Testo selezionato:
Sono approdata all’Hospice dell’Istituto Nazionale dei Tumori di Milano, diretto dal
Dott. A. Caraceni, nel giugno 2006; qui sono stata accolta con tanta curiosità
relativamente al ruolo di “filosofa” quanta disponibilità, con il desiderio di capire e
sperimentare sia da parte mia che loro se la proposta di una analista biografica ad
orientamento filosofico avrebbero retto la prova con l’ esperienza principe della vita: il
dolore e la morte.
La curiosità relativamente alla pertinenza e al senso del mio ruolo abitava anche in
me: se la mia ricerca, il mio tentativo di dare un senso al morire, di cercare la
consapevolezza e il senso della vita avesse “retto” la prova reale della malattia ad uno
stadio di terminalità avrebbe retto ovunque; se io fossi riuscita a superare la paura e
dare spazio alla pietà e alla compassione per avvicinare e, potendo, aiutare malati e
parenti, allora non stavo farneticando inutilmente di vuote teorie.
Perché la Filosofia come pratica di vita deve reggere il confronto con l’esistenza,
altrimenti si ritorna alla congettura teorica spesso vuota che dell’esistenza non sa
nulla e che alla stessa serve poco.
Così come Abof e quindi come persona, con le mie emozioni, le paure, le storie e le
risorse, i limiti che incontravano altre storie, relazioni, paure e risorse di altre
persone, malati, operatori, parenti dei malati, ho iniziato un importante percorso
esistenziale e spirituale che ha delle indubbie ricadute sul piano professionale.

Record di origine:

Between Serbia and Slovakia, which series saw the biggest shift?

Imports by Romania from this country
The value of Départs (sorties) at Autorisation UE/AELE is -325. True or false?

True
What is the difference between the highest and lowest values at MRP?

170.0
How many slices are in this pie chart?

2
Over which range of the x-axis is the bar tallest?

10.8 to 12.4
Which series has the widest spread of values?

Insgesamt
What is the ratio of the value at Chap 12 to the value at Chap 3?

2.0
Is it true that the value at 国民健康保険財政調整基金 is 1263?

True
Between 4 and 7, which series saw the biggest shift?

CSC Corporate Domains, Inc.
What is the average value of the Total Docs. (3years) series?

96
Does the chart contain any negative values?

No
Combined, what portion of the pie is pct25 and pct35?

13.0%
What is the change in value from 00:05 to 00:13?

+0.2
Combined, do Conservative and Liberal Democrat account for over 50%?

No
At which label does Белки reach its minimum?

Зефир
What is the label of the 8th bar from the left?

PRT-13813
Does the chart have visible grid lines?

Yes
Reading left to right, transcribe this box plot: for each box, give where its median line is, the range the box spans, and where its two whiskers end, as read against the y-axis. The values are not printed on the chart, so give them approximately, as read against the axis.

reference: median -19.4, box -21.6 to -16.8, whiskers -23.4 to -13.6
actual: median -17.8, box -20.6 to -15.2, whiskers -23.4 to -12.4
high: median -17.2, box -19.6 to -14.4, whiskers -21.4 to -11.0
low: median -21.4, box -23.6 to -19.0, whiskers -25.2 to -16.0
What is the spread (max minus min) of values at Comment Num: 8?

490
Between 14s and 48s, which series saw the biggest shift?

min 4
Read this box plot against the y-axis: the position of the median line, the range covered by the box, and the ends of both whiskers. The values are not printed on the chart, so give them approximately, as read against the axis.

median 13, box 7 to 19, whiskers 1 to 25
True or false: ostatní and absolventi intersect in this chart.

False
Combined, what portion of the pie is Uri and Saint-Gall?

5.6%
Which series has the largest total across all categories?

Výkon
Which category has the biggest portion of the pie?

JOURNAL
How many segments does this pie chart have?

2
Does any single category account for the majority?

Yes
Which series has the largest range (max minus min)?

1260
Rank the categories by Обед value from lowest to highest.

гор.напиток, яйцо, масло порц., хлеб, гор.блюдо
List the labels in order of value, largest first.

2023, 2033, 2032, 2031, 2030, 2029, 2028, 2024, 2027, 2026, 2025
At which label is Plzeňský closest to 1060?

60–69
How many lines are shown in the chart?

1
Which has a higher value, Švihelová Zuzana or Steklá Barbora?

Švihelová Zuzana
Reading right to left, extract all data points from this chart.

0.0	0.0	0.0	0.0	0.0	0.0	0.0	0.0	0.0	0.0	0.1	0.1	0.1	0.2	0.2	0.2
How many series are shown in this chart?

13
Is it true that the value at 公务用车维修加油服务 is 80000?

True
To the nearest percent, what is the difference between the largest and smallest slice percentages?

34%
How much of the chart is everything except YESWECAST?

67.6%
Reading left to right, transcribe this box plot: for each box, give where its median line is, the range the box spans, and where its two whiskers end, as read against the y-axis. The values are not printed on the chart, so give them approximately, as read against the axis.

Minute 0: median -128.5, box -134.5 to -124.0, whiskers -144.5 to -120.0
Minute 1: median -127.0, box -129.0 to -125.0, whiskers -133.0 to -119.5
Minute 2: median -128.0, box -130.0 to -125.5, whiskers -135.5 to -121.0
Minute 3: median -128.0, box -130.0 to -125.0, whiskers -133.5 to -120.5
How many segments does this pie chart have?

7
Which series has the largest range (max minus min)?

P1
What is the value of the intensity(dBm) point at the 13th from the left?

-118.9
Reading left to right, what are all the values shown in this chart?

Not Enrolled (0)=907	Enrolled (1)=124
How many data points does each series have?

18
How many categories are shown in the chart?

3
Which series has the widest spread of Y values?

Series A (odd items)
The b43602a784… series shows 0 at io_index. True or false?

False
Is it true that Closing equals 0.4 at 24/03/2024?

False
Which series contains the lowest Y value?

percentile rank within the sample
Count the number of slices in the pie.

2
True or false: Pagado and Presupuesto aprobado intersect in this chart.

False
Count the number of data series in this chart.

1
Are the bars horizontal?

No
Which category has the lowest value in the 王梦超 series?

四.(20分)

Compito:
Riscrivi la parte del brano sull'esperienza in hospice che si apre con le parole contenenti "La curiosità relativamente" e si chiude con "stessa serve poco.", rinominando "malattia" in "infermità".

Problema risolto:
La curiosità relativamente alla pertinenza e al senso del mio ruolo abitava anche in
me: se la mia ricerca, il mio tentativo di dare un senso al morire, di cercare la
consapevolezza e il senso della vita avesse “retto” la prova reale della infermità ad uno
stadio di terminalità avrebbe retto ovunque; se io fossi riuscita a superare la paura e
dare spazio alla pietà e alla compassione per avvicinare e, potendo, aiutare malati e
parenti, allora non stavo farneticando inutilmente di vuote teorie.
Perché la Filosofia come pratica di vita deve reggere il confronto con l’esistenza,
altrimenti si ritorna alla congettura teorica spesso vuota che dell’esistenza non sa
nulla e che alla stessa serve poco.